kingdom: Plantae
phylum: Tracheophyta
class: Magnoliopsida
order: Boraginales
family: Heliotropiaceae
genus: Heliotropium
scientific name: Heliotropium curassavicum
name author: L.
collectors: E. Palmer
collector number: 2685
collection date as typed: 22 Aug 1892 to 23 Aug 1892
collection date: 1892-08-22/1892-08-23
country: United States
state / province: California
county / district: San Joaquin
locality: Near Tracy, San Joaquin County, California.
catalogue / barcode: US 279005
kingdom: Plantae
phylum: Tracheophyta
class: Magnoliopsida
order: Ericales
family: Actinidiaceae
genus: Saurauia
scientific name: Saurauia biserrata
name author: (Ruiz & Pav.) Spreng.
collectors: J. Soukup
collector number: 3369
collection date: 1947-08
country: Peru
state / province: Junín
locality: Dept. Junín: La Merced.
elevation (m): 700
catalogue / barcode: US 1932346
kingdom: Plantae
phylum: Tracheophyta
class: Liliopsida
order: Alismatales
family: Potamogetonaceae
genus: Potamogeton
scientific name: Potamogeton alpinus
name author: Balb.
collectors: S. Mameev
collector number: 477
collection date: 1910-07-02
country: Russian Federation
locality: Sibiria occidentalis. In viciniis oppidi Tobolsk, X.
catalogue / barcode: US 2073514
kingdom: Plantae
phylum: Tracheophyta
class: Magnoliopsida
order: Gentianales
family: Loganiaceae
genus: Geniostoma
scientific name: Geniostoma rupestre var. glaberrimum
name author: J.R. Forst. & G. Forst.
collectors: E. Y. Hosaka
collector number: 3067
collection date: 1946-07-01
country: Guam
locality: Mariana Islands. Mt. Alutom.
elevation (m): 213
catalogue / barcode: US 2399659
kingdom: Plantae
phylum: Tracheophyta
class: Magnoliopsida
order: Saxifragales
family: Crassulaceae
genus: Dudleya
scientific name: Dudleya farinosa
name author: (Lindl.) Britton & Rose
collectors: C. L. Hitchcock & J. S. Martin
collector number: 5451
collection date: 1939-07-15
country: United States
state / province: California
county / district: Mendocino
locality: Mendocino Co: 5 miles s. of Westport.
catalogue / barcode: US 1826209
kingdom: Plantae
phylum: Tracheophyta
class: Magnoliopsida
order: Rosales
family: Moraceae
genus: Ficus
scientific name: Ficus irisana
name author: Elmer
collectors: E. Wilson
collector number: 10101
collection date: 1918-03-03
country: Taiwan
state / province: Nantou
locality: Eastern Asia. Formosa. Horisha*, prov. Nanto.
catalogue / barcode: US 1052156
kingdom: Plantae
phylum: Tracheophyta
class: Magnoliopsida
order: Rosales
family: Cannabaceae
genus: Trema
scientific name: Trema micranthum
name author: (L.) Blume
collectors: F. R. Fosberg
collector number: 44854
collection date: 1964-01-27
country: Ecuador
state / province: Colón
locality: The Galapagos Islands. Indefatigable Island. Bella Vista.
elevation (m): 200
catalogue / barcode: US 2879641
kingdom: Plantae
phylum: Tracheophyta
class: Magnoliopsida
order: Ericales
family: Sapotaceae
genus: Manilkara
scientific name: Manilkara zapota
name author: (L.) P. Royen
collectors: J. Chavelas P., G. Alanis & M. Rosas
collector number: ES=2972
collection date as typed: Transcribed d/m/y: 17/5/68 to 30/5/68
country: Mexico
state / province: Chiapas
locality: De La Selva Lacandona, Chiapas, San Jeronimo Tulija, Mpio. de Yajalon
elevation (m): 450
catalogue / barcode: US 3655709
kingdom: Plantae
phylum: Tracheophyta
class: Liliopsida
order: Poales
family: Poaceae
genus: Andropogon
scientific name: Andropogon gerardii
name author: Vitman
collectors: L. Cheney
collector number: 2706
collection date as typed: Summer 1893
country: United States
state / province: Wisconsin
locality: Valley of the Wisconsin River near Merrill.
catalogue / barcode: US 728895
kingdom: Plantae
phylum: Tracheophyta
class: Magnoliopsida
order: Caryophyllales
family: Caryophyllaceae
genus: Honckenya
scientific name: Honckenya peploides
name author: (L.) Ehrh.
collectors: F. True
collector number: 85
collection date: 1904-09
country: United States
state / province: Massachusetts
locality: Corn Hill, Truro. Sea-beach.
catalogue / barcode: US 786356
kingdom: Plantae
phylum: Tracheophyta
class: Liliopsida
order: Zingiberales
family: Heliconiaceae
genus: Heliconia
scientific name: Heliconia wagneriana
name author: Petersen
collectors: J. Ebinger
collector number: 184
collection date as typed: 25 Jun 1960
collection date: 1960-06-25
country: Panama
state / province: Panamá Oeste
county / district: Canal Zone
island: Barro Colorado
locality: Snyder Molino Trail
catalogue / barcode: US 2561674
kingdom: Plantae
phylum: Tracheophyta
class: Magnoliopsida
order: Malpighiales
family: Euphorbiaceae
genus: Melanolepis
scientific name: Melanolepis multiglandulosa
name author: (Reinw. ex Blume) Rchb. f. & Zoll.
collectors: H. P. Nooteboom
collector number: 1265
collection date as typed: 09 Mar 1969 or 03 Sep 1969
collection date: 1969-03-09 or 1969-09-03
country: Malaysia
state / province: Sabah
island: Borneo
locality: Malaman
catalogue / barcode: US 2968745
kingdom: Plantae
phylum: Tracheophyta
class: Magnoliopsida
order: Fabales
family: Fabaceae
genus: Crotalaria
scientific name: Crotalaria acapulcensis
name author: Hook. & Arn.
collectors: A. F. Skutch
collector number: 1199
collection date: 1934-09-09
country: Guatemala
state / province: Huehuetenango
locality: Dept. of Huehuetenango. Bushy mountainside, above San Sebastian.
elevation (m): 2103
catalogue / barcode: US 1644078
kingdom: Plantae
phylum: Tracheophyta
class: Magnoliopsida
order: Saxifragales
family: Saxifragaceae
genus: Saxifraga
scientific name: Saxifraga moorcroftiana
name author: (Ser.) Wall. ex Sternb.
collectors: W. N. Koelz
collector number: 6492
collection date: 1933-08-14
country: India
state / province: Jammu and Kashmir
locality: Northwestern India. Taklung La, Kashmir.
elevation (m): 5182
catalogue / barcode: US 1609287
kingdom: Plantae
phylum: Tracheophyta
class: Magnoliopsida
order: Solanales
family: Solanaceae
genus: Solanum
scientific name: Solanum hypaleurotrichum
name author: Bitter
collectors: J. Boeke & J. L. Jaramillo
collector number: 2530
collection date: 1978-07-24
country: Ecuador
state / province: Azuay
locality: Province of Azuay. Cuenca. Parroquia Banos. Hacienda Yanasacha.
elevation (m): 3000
========================================
■ **What you have to do**
Copy out all the records again, putting "taxon" in place of "scientific name" everywhere it occurs and changing nothing else.

■ **Expected answer**
kingdom: Plantae
phylum: Tracheophyta
class: Magnoliopsida
order: Boraginales
family: Heliotropiaceae
genus: Heliotropium
taxon: Heliotropium curassavicum
name author: L.
collectors: E. Palmer
collector number: 2685
collection date as typed: 22 Aug 1892 to 23 Aug 1892
collection date: 1892-08-22/1892-08-23
country: United States
state / province: California
county / district: San Joaquin
locality: Near Tracy, San Joaquin County, California.
catalogue / barcode: US 279005
kingdom: Plantae
phylum: Tracheophyta
class: Magnoliopsida
order: Ericales
family: Actinidiaceae
genus: Saurauia
taxon: Saurauia biserrata
name author: (Ruiz & Pav.) Spreng.
collectors: J. Soukup
collector number: 3369
collection date: 1947-08
country: Peru
state / province: Junín
locality: Dept. Junín: La Merced.
elevation (m): 700
catalogue / barcode: US 1932346
kingdom: Plantae
phylum: Tracheophyta
class: Liliopsida
order: Alismatales
family: Potamogetonaceae
genus: Potamogeton
taxon: Potamogeton alpinus
name author: Balb.
collectors: S. Mameev
collector number: 477
collection date: 1910-07-02
country: Russian Federation
locality: Sibiria occidentalis. In viciniis oppidi Tobolsk, X.
catalogue / barcode: US 2073514
kingdom: Plantae
phylum: Tracheophyta
class: Magnoliopsida
order: Gentianales
family: Loganiaceae
genus: Geniostoma
taxon: Geniostoma rupestre var. glaberrimum
name author: J.R. Forst. & G. Forst.
collectors: E. Y. Hosaka
collector number: 3067
collection date: 1946-07-01
country: Guam
locality: Mariana Islands. Mt. Alutom.
elevation (m): 213
catalogue / barcode: US 2399659
kingdom: Plantae
phylum: Tracheophyta
class: Magnoliopsida
order: Saxifragales
family: Crassulaceae
genus: Dudleya
taxon: Dudleya farinosa
name author: (Lindl.) Britton & Rose
collectors: C. L. Hitchcock & J. S. Martin
collector number: 5451
collection date: 1939-07-15
country: United States
state / province: California
county / district: Mendocino
locality: Mendocino Co: 5 miles s. of Westport.
catalogue / barcode: US 1826209
kingdom: Plantae
phylum: Tracheophyta
class: Magnoliopsida
order: Rosales
family: Moraceae
genus: Ficus
taxon: Ficus irisana
name author: Elmer
collectors: E. Wilson
collector number: 10101
collection date: 1918-03-03
country: Taiwan
state / province: Nantou
locality: Eastern Asia. Formosa. Horisha*, prov. Nanto.
catalogue / barcode: US 1052156
kingdom: Plantae
phylum: Tracheophyta
class: Magnoliopsida
order: Rosales
family: Cannabaceae
genus: Trema
taxon: Trema micranthum
name author: (L.) Blume
collectors: F. R. Fosberg
collector number: 44854
collection date: 1964-01-27
country: Ecuador
state / province: Colón
locality: The Galapagos Islands. Indefatigable Island. Bella Vista.
elevation (m): 200
catalogue / barcode: US 2879641
kingdom: Plantae
phylum: Tracheophyta
class: Magnoliopsida
order: Ericales
family: Sapotaceae
genus: Manilkara
taxon: Manilkara zapota
name author: (L.) P. Royen
collectors: J. Chavelas P., G. Alanis & M. Rosas
collector number: ES=2972
collection date as typed: Transcribed d/m/y: 17/5/68 to 30/5/68
country: Mexico
state / province: Chiapas
locality: De La Selva Lacandona, Chiapas, San Jeronimo Tulija, Mpio. de Yajalon
elevation (m): 450
catalogue / barcode: US 3655709
kingdom: Plantae
phylum: Tracheophyta
class: Liliopsida
order: Poales
family: Poaceae
genus: Andropogon
taxon: Andropogon gerardii
name author: Vitman
collectors: L. Cheney
collector number: 2706
collection date as typed: Summer 1893
country: United States
state / province: Wisconsin
locality: Valley of the Wisconsin River near Merrill.
catalogue / barcode: US 728895
kingdom: Plantae
phylum: Tracheophyta
class: Magnoliopsida
order: Caryophyllales
family: Caryophyllaceae
genus: Honckenya
taxon: Honckenya peploides
name author: (L.) Ehrh.
collectors: F. True
collector number: 85
collection date: 1904-09
country: United States
state / province: Massachusetts
locality: Corn Hill, Truro. Sea-beach.
catalogue / barcode: US 786356
kingdom: Plantae
phylum: Tracheophyta
class: Liliopsida
order: Zingiberales
family: Heliconiaceae
genus: Heliconia
taxon: Heliconia wagneriana
name author: Petersen
collectors: J. Ebinger
collector number: 184
collection date as typed: 25 Jun 1960
collection date: 1960-06-25
country: Panama
state / province: Panamá Oeste
county / district: Canal Zone
island: Barro Colorado
locality: Snyder Molino Trail
catalogue / barcode: US 2561674
kingdom: Plantae
phylum: Tracheophyta
class: Magnoliopsida
order: Malpighiales
family: Euphorbiaceae
genus: Melanolepis
taxon: Melanolepis multiglandulosa
name author: (Reinw. ex Blume) Rchb. f. & Zoll.
collectors: H. P. Nooteboom
collector number: 1265
collection date as typed: 09 Mar 1969 or 03 Sep 1969
collection date: 1969-03-09 or 1969-09-03
country: Malaysia
state / province: Sabah
island: Borneo
locality: Malaman
catalogue / barcode: US 2968745
kingdom: Plantae
phylum: Tracheophyta
class: Magnoliopsida
order: Fabales
family: Fabaceae
genus: Crotalaria
taxon: Crotalaria acapulcensis
name author: Hook. & Arn.
collectors: A. F. Skutch
collector number: 1199
collection date: 1934-09-09
country: Guatemala
state / province: Huehuetenango
locality: Dept. of Huehuetenango. Bushy mountainside, above San Sebastian.
elevation (m): 2103
catalogue / barcode: US 1644078
kingdom: Plantae
phylum: Tracheophyta
class: Magnoliopsida
order: Saxifragales
family: Saxifragaceae
genus: Saxifraga
taxon: Saxifraga moorcroftiana
name author: (Ser.) Wall. ex Sternb.
collectors: W. N. Koelz
collector number: 6492
collection date: 1933-08-14
country: India
state / province: Jammu and Kashmir
locality: Northwestern India. Taklung La, Kashmir.
elevation (m): 5182
catalogue / barcode: US 1609287
kingdom: Plantae
phylum: Tracheophyta
class: Magnoliopsida
order: Solanales
family: Solanaceae
genus: Solanum
taxon: Solanum hypaleurotrichum
name author: Bitter
collectors: J. Boeke & J. L. Jaramillo
collector number: 2530
collection date: 1978-07-24
country: Ecuador
state / province: Azuay
locality: Province of Azuay. Cuenca. Parroquia Banos. Hacienda Yanasacha.
elevation (m): 3000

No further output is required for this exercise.